** TASK STATEMENT **
Copy the listing below word for word, leaving out the pictures.

** EXTRACTED INFORMATION **
++++

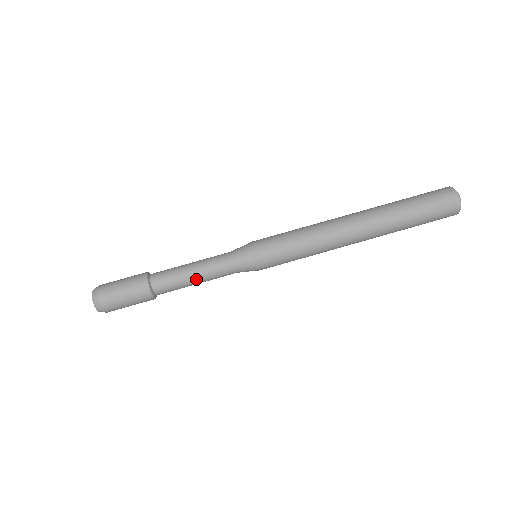
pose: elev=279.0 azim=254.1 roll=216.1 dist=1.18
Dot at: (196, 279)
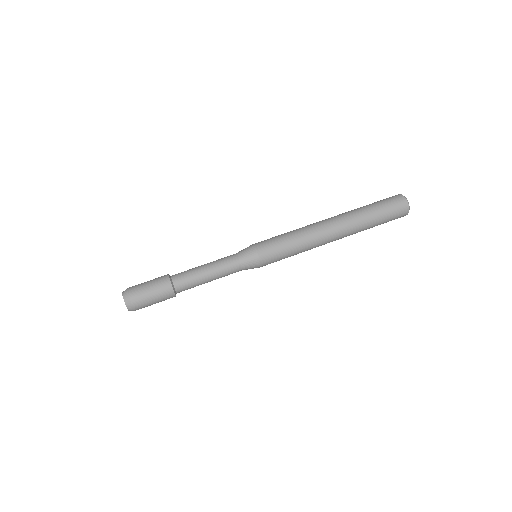
Dot at: (210, 277)
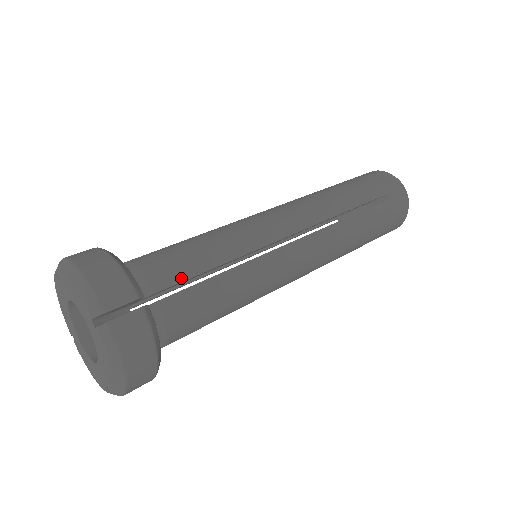
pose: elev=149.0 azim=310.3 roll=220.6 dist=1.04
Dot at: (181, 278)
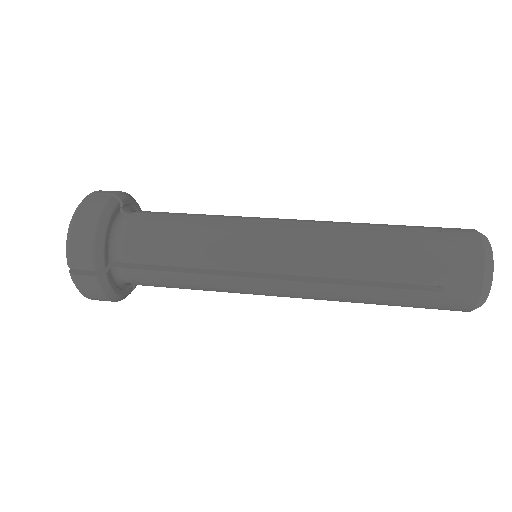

++++

** TASK OUTPUT **
pose: elev=279.0 azim=254.1 roll=216.1 dist=1.18
Dot at: (196, 279)
Dot at: (210, 277)
pose: elev=149.0 azim=310.3 roll=220.6 dist=1.04
Dot at: (181, 278)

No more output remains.